Les fournisseurs de l’industrie ont indiqué que la production d’un tel équipement spécialisé pourrait prendre jusqu’à 7 mois. Les Forces armées canadiennes travailleront avec l’industrie pour trouver des moyens de réduire le délai de livraison.

Si l’armée canadienne semble être à la remorque d’autres pays, cela ne l’empêcherait pas pour autant de procéder à l’évacuation de patients gravement malades souffrant de la COVID-19.

Pour l’instant, c’est encore gérable, croit le Dr François Lamontagne, chercheur et spécialiste en médecine de soins intensifs. Il y a déjà des transports de patients infectés par la COVID qui se font à travers le Canada sans cet équipement d’isolement. Il faut s’assurer par contre que le personnel médical ait un très bon équipement de protection.

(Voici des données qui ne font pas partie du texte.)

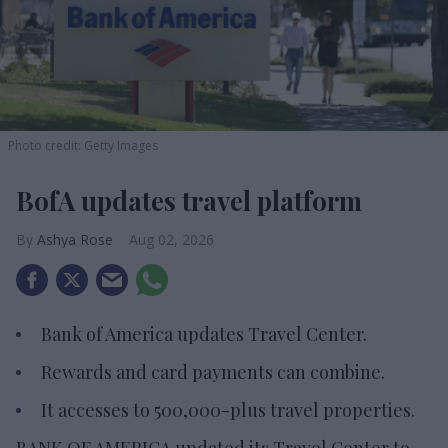
Photo credit: Getty Images
BofA updates travel platform
Ashya Rose
Aug 02, 2026
Bank of America updates Travel Center.
Rewards and card payments can combine.
It accesses to 500,000-plus travel properties.
BANK OF AMERICA updated its Travel Center to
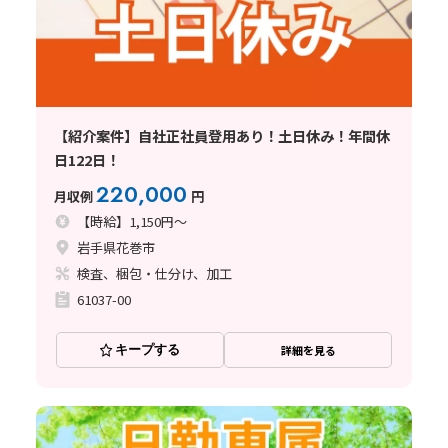
【紹介案件】自社正社員登用あり！土日休み！年間休
日122日！
220,000
月収例
円
【時給】1,150円～
岩手県花巻市
検査、梱包・仕分け、加工
61037-00
キープする
詳細を見る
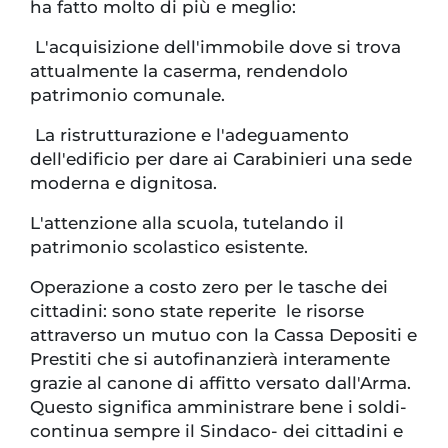
ha fatto molto di più e meglio:
L'acquisizione dell'immobile dove si trova
attualmente la caserma, rendendolo
patrimonio comunale.
​La ristrutturazione e l'adeguamento
dell'edificio per dare ai Carabinieri una sede
moderna e dignitosa.
L'attenzione alla scuola, tutelando il
patrimonio scolastico esistente.
​Operazione a costo zero per le tasche dei
cittadini: sono state reperite le risorse
attraverso un mutuo con la Cassa Depositi e
Prestiti che si autofinanzierà interamente
grazie al canone di affitto versato dall'Arma.
Questo significa amministrare bene i soldi-
continua sempre il Sindaco- dei cittadini e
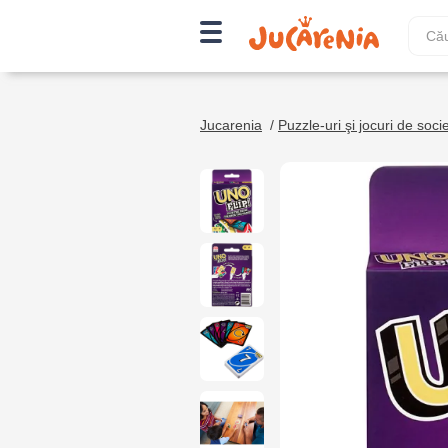
Jucarenia
/
Puzzle-uri şi jocuri de soci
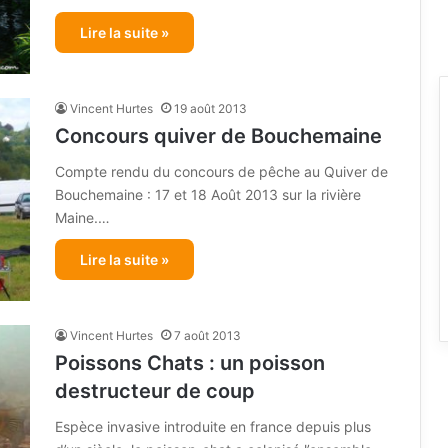
Lire la suite »
Vincent Hurtes
19 août 2013
Concours quiver de Bouchemaine
Compte rendu du concours de pêche au Quiver de
Bouchemaine : 17 et 18 Août 2013 sur la rivière
Maine.…
Lire la suite »
Vincent Hurtes
7 août 2013
Poissons Chats : un poisson
destructeur de coup
Espèce invasive introduite en france depuis plus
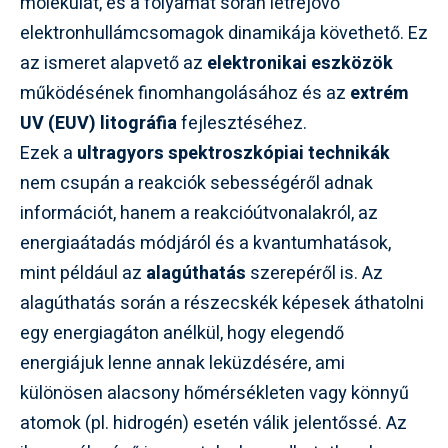
molekulát, és a folyamat során létrejövő
elektronhullámcsomagok dinamikája követhető. Ez
az ismeret alapvető az
elektronikai eszközök
működésének finomhangolásához és az
extrém
UV (EUV) litográfia
fejlesztéséhez.
Ezek a
ultragyors spektroszkópiai technikák
nem csupán a reakciók sebességéről adnak
információt, hanem a reakcióútvonalakról, az
energiaátadás módjáról és a kvantumhatások,
mint például az
alagúthatás
szerepéről is. Az
alagúthatás során a részecskék képesek áthatolni
egy energiagáton anélkül, hogy elegendő
energiájuk lenne annak leküzdésére, ami
különösen alacsony hőmérsékleten vagy könnyű
atomok (pl. hidrogén) esetén válik jelentőssé. Az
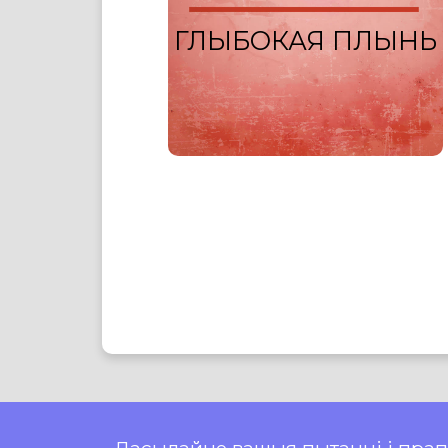
ГЛЫБОКАЯ ПЛЫНЬ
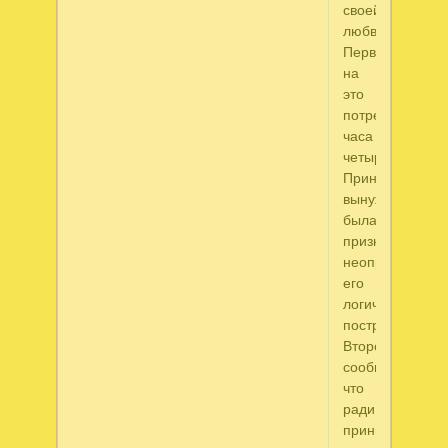
своей
любви.
Первому
на
это
потребовалось
часа
четыре.
Принцесса
вынуждена
была
признать
неопровержимо
его
логических
построений.
Второй
сообщил,
что
ради
принцессы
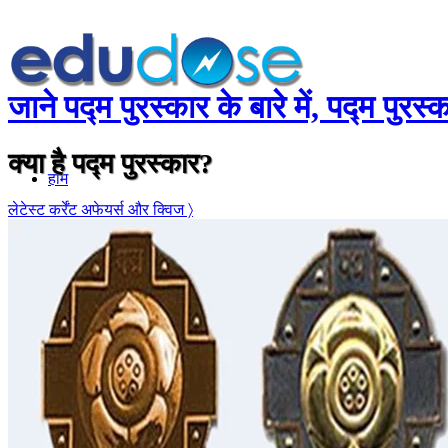
जाने पद्म पुरस्कार के बारे में, पद्म पुरस्
क्या है पद्म पुरस्कार?
होम
लेटेस्ट कर्रेंट अफेयर्स और क्विज 〉
सामान्यज्ञान
करेंट अफेयर्स
गणित
तर्कशक्ति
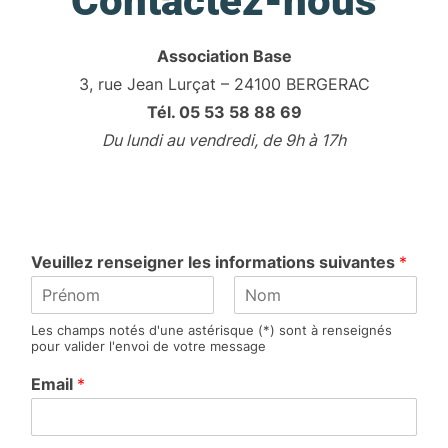
Contactez-nous
Association Base
3, rue Jean Lurçat – 24100 BERGERAC
Tél. 05 53 58 88 69
Du lundi au vendredi, de 9h à 17h
Veuillez renseigner les informations suivantes
*
P
N
Les champs notés d'une astérisque (*) sont à renseignés
r
o
pour valider l'envoi de votre message
é
m
n
Email
*
o
m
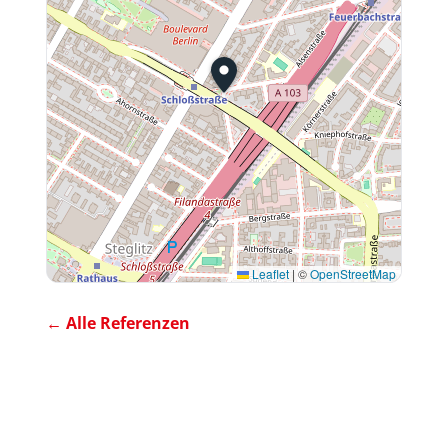
Leaflet
|
©
OpenStreetMap
← Alle Referenzen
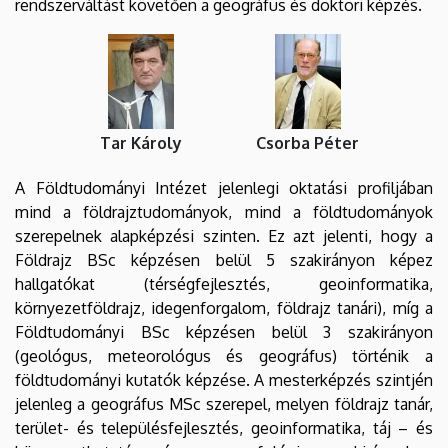
rendszerváltást követően a geográfus és doktori képzés.
Tar Károly
Csorba Péter
A Földtudományi Intézet jelenlegi oktatási profiljában
mind a földrajztudományok, mind a földtudományok
szerepelnek alapképzési szinten. Ez azt jelenti, hogy a
Földrajz BSc képzésen belül 5 szakirányon képez
hallgatókat (térségfejlesztés, geoinformatika,
környezetföldrajz, idegenforgalom, földrajz tanári), míg a
Földtudományi BSc képzésen belül 3 szakirányon
(geológus, meteorológus és geográfus) történik a
földtudományi kutatók képzése. A mesterképzés szintjén
jelenleg a geográfus MSc szerepel, melyen földrajz tanár,
terület- és településfejlesztés, geoinformatika, táj – és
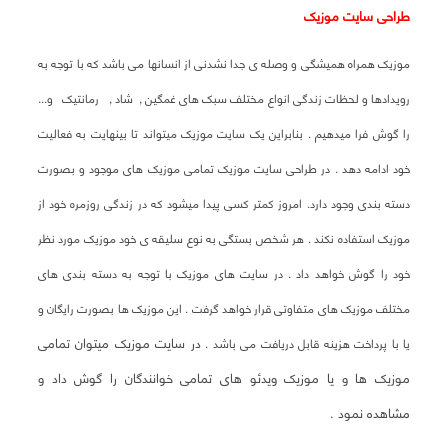
طراحی سایت موزیک
موزیک همراه همیشگی و وصله ی جدا نشدنی از انسانها می باشد که با توجه به
رویدادها و لحظات زندگی انواع مختلف سبک های غمگین , شاد , رمانتیک و...
را گوش فرا میدهیم . بنابراین یک سایت موزیک میتواند تا بینهایت به فعالیت
خود ادامه دهد . در طراحی سایت موزیک تمامی موزیک های موجود و بصورت
دسته بندی وجود دارد. امروز کمتر کسی پیدا میشود که در زندگی روزمره خود از
موزیک استفاده نکند . هر شخص بستگی به نوع سلیقه ی خود موزیک مورد نظر
خود را گوش خواهد داد . در سایت های موزیک با توجه به دسته بندی های
مختلف موزیک های متفاوتی قرار خواهد گرفت . این موزیک ها بصورت رایگان و
در سایت موزیک میتوان تمامی
یا با پرداخت هزینه قابل دریافت می باشد .
موزیک ها و یا موزیک ویدئو های تمامی خوانندگان را گوش داد و
مشاهده نمود .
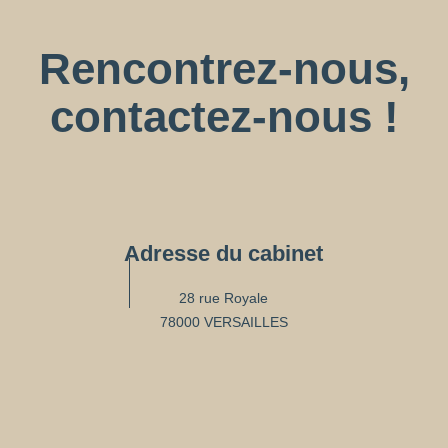
Rencontrez-nous,
contactez-nous !
Adresse du cabinet
28 rue Royale
78000 VERSAILLES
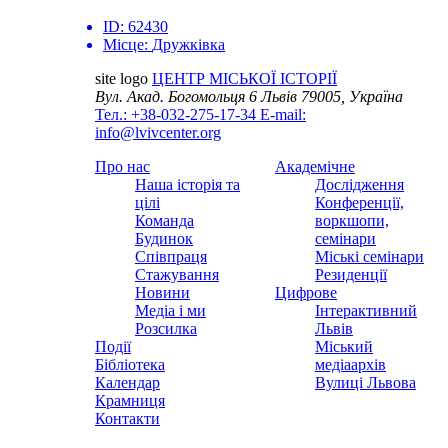
ID:
62430
Місце:
Дружківка
site logo
ЦЕНТР МІСЬКОЇ ІСТОРІЇ
Вул. Акад. Богомольця 6
Львів 79005, Україна
Тел.: +38-032-275-17-34
E-mail:
info@lvivcenter.org
Про нас
Академічне
Наша історія та
Дослідження
цілі
Конференції,
Команда
воркшопи,
Будинок
семінари
Співпраця
Міські семінари
Стажування
Резиденції
Новини
Цифрове
Медіа і ми
Інтерактивний
Розсилка
Львів
Події
Міський
Бібліотека
медіаархів
Календар
Вулиці Львова
Крамниця
Контакти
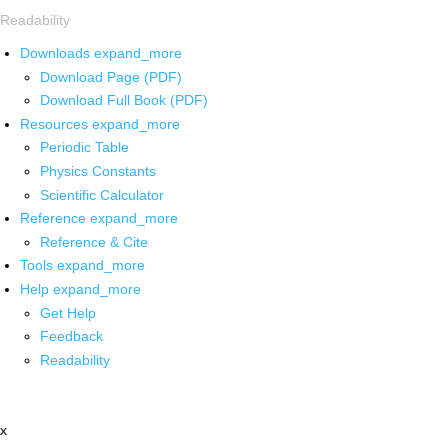
Readability
Downloads
expand_more
Download Page (PDF)
Download Full Book (PDF)
Resources
expand_more
Periodic Table
Physics Constants
Scientific Calculator
Reference
expand_more
Reference & Cite
Tools
expand_more
Help
expand_more
Get Help
Feedback
Readability
x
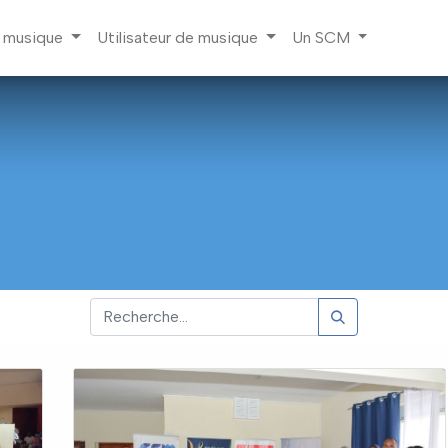
a musique
Utilisateur de musique
Un SCM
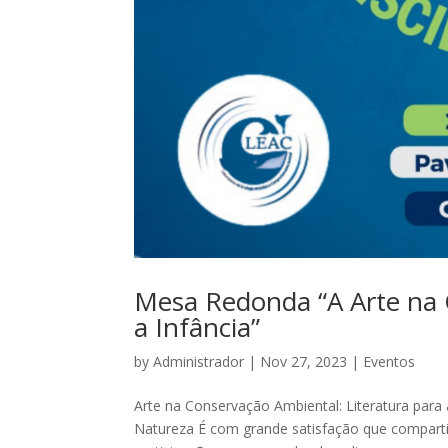
Mesa Redonda “A Arte na 
a Infância”
by
Administrador
|
Nov 27, 2023
|
Eventos
Arte na Conservação Ambiental: Literatura para
Natureza É com grande satisfação que comparti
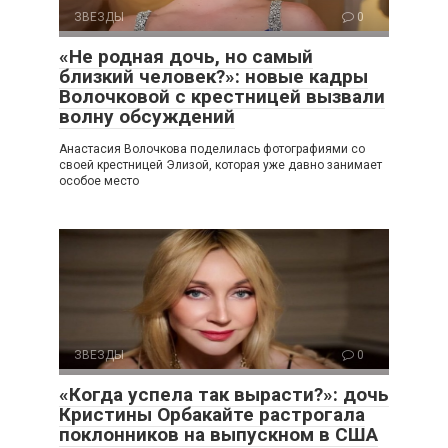
ЗВЕЗДЫ
0
«Не родная дочь, но самый
близкий человек?»: новые кадры
Волочковой с крестницей вызвали
волну обсуждений
Анастасия Волочкова поделилась фотографиями со
своей крестницей Элизой, которая уже давно занимает
особое место
ЗВЕЗДЫ
0
«Когда успела так вырасти?»: дочь
Кристины Орбакайте растрогала
поклонников на выпускном в США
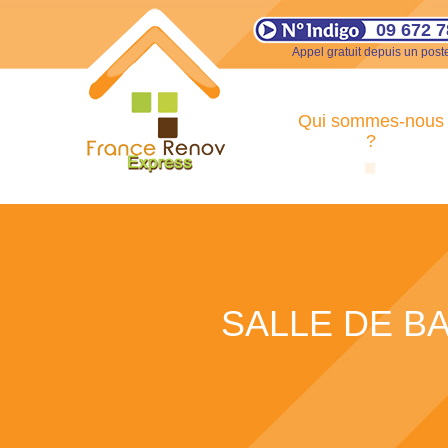
09 672 7
Appel gratuit depuis un poste
Qui sommes-nous
?
SALLE DE BA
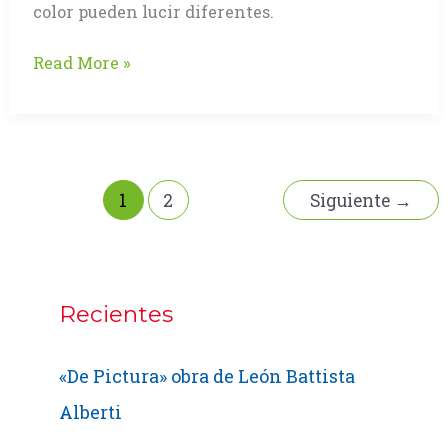
color pueden lucir diferentes.
Metamerismo
Read More »
un
fenómeno
físico
y
mental
1
2
Siguiente
→
Recientes
«De Pictura» obra de León Battista
Alberti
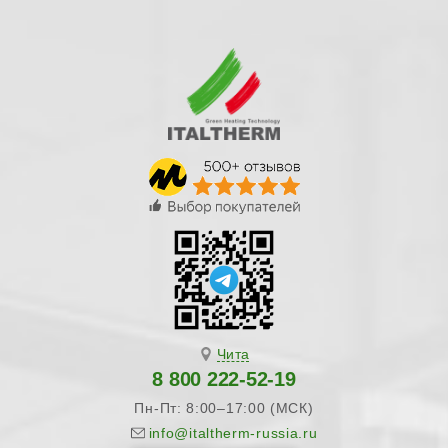
Чита
8 800 222-52-19
Пн-Пт: 8:00–17:00 (МСК)
info@italtherm-russia.ru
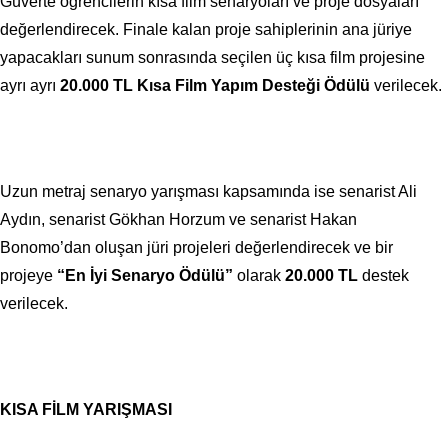
Güverte öğrencilerin kısa film senaryoları ve proje dosyaları
değerlendirecek. Finale kalan proje sahiplerinin ana jüriye
yapacakları sunum sonrasında seçilen üç kısa film projesine
ayrı ayrı
20.000 TL Kısa Film Yapım Desteği Ödülü
verilecek.
Uzun metraj senaryo yarışması kapsamında ise senarist Ali
Aydın, senarist Gökhan Horzum ve senarist Hakan
Bonomo’dan oluşan jüri projeleri değerlendirecek ve bir
projeye
“En İyi Senaryo Ödülü”
olarak
20.000 TL
destek
verilecek.
KISA FİLM YARIŞMASI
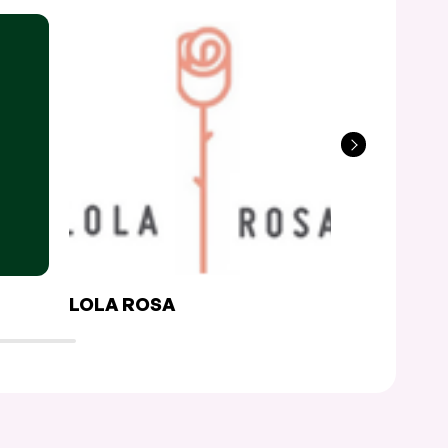
LOLA ROSA
DAGWOO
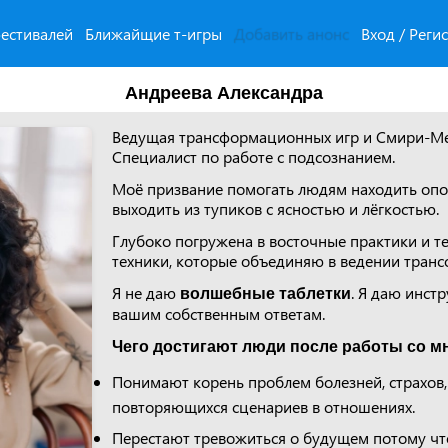
естивалей
Ближайщие т-игры
Добавить анонс
Вход / Реги
Андреева Александра
Ведущая трансформационных игр и Смири-М
Специалист по работе с подсознанием.
Моё призвание помогать людям находить опор
выходить из тупиков с ясностью и лёгкостью.
Глубоко погружена в восточные практики и т
техники, которые объединяю в ведении тран
Я не даю
. Я даю инст
волшебные таблетки
вашим собственным ответам.
Чего достигают люди после работы со м
Понимают корень проблем болезней, страхов,
повторяющихся сценариев в отношениях.
Перестают тревожиться о будущем потому что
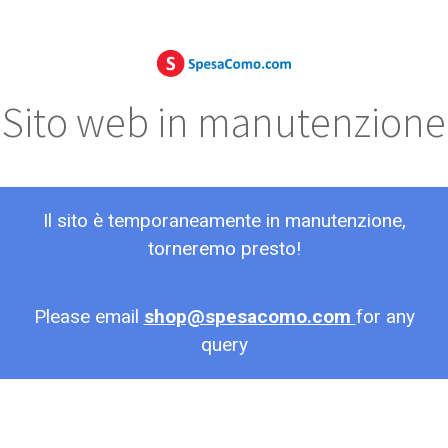
Sito web in manutenzione
Il sito è temporaneamente in manutenzione,
torneremo presto!
Please email
shop@spesacomo.com
for any
query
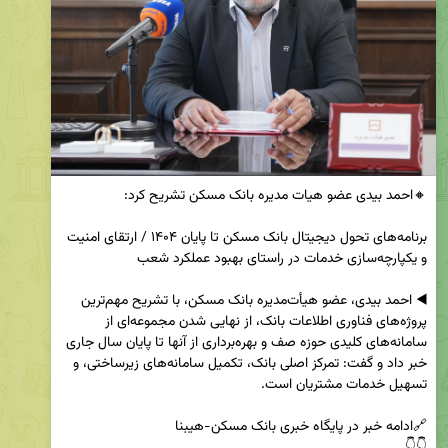
برنامه‌های تحول دیجیتال بانک مسکن تا پایان ۱۴۰۴ / ارتقای امنیت 
◀️ احمد بیدی، عضو هیأت‌مدیره بانک مسکن، با تشریح مهم‌ترین 
پروژه‌های فناوری اطلاعات بانک، از نهایی شدن مجموعه‌ای از 
سامانه‌های کلیدی حوزه صف و بهره‌برداری از آنها تا پایان سال جاری 
خبر داد و گفت: تمرکز اصلی بانک، تکمیل سامانه‌های زیرساختی، و 
👇👇  
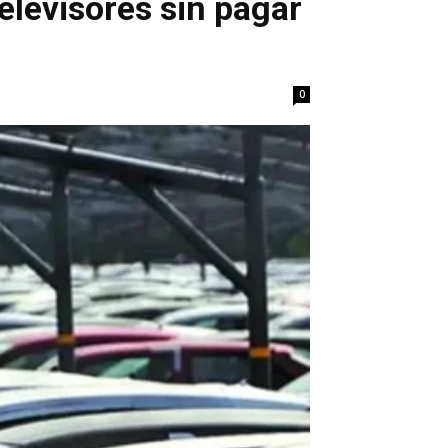
elevisores sin pagar
0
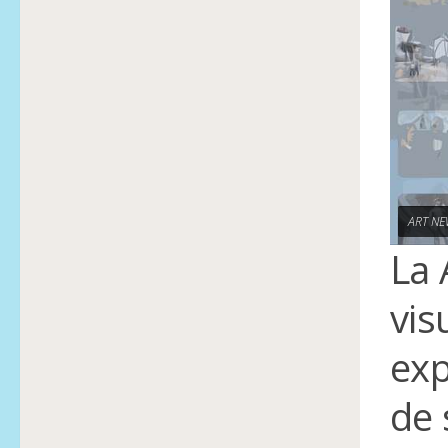
ART NE
La 
vis
exp
de 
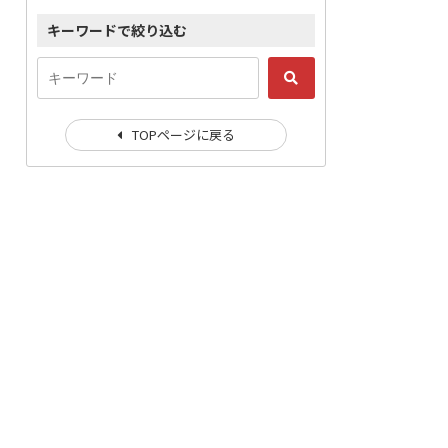
キーワードで絞り込む
TOPページに戻る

C’est une fois le transfert terminé que survient la principale contrainte. Il faut décontaminer l’avion, ça peut paralyser la flotte. Avec des unités de confinement, on a moins besoin de tout décontaminer, on paralyse la flotte moins longtemps.

Jean-Christophe Boucher considère que la Défense nationale n’a pas le choix de procéder à l’acquisition de ces unités d’isolement, si ce n’est que pour atténuer les risques d’aggraver la pénurie de pilotes au sein de l’Aviation royale. La Défense ne peut pas se permettre d’avoir des pilotes en quarantaine ou qui tombent malades. Ça peut avoir un impact sur l’ensemble des opérations.

Des pilotes dans le cockpit d’un avion Hercules de l’Aviation royale canadienne.

Photo : La Presse canadienne / Lars Hagberg

En décembre dernier, avant la pandémie, l’armée de l’air considérait être en manque de 225 pilotes.

Les forces armées canadiennes répètent qu’elles sont prêtes à intervenir en fonction des besoins du pays dans cette crise. Mais cet appel d’offres démontre qu’à certains égards, elles seraient plus prêtes, parce que mieux équipées, dans quelques mois.